British benefactor, author, speaker (1861–1935)

Mary L. G. Carus-Wilson ( Mary Louisa Georgina Petrie; after marriage, Mrs. Ashley Carus-Wilson, or Mary Carus-Wilson, or Mrs. C. (Charles) Ashley Wilson; pen names, C. Ashley Carus-Wilson and Helen Macdowall; 1861 – 19 November 1935), was an English author and speaker known for her work on biblical study and missionary work. Her father was Martin Petrie. She wrote a biography about her sister, Irene Petrie, a missionary to Kashmir. The Pitts Theology Library at Emory University has a collection of her papers. Eleanora Carus-Wilson was her daughter. She was also published using the name Helen Macdowall in the Sunday at Home and lectured on women's suffrage. In England, she established a correspondence program for the secular study of scripture.

==Early life==
Mary Louisa Georgina Petrie was born in Yorktown, Surrey, England, the eldest daughter of Colonel Martin Petrie and his wife Eleanora Grant Macdowall Petrie. She graduated from University College, London, with a B.A. in 1881.

==Career==
Petrie founded, edited, and was president of The College by Post, a program for secular biblical study via correspondence created in the late 19th century.

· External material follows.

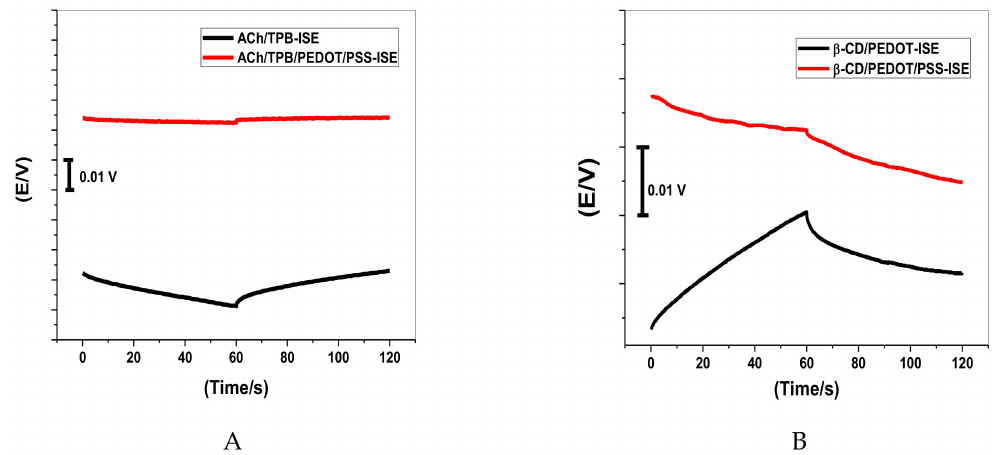
Figure 2. Chronopotentiograms (applied current: + 1 nA for 60 s and − 1 nA for 60 s) for all-solid-state acetylcholine (ACh + ) ion-selective electrode (ISE) based on ( A ) tetraphenylborate (TPB) and ( B ) β -cyclodextrin ( β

She had articles published in various Christian and women's publications. She wrote nine books about missionaries and Bible study. She was also a speaker. Her book Clews to the Holy Writ, promoted studying the Bible in its historical order. She wrote Irene Petrie: Missionary to Kashmir of her sister who died doing missionary work in India. She also wrote on the medical education of women.

==Personal life==
She married Charles Ashley Carus-Wilson, a professor in Montreal, Canada, in 1892, and they had three children. After her marriage, she published under the name C. Ashley Carus-Wilson except in The Sunday at Home where she went by Helen Macdowall, her mother's family name. Her children were named Louis, Martin, and Eleanora. She died at Hanover Lodge in London on 19 November 1935, leaving to her two surviving children the home in Kensington that she inherited from her father. Her funeral was held at Golders Green Crematorium.

Alfred Tucker corresponded with her on 20 September 1903. She planned to write a biography about him. She bequeathed her freehold to her daughter Eleanora.

==Bibliography==
- Clews to Holy writ; or, The chronological Scripture cycle; scheme for studying the whole Bible in its historical order during three years (1892) and London : Hodder and Stoughton (1894)
- Tokiwa and Other Poems (1895)
- Unseal the book : practical words for plain readers of Holy Scripture (1899)
- Irene Petrie, Missionary to Kashmir (1901), Hodder and Stoughton
- The expansion of Christendom: a study in religious history
- Unseal the book: practical words for plain readers of Holy Scripture
- Saint Paul: missionary to the nations: a scheme for the study of his life and writings (1905)
- Redemptor Mundi. A scheme for the missionary study of the four Gospels (1907)
- A Tabular Scheme for reading the Bible chronologically, according to "Clews to Holy Writ" by Mrs. Carus-Wilson. Moore & Edwards, Uppermill (1909)
- S. Peter and S. John, first missionaries of the Gospel: a scheme for the study of the earliest Christian age
- Ben and his mother, published by Thomas Nelson and Sons (juvenile fiction)
- Baghdad [With illustrations and a map], London, (1918)

===Papers and articles===
- "Serving one another" (1893)
- The medical education of women: a lecture (1895)
- Best Methods of promoting Temperance (1901), a paper she presented at the annual Women's Union conference.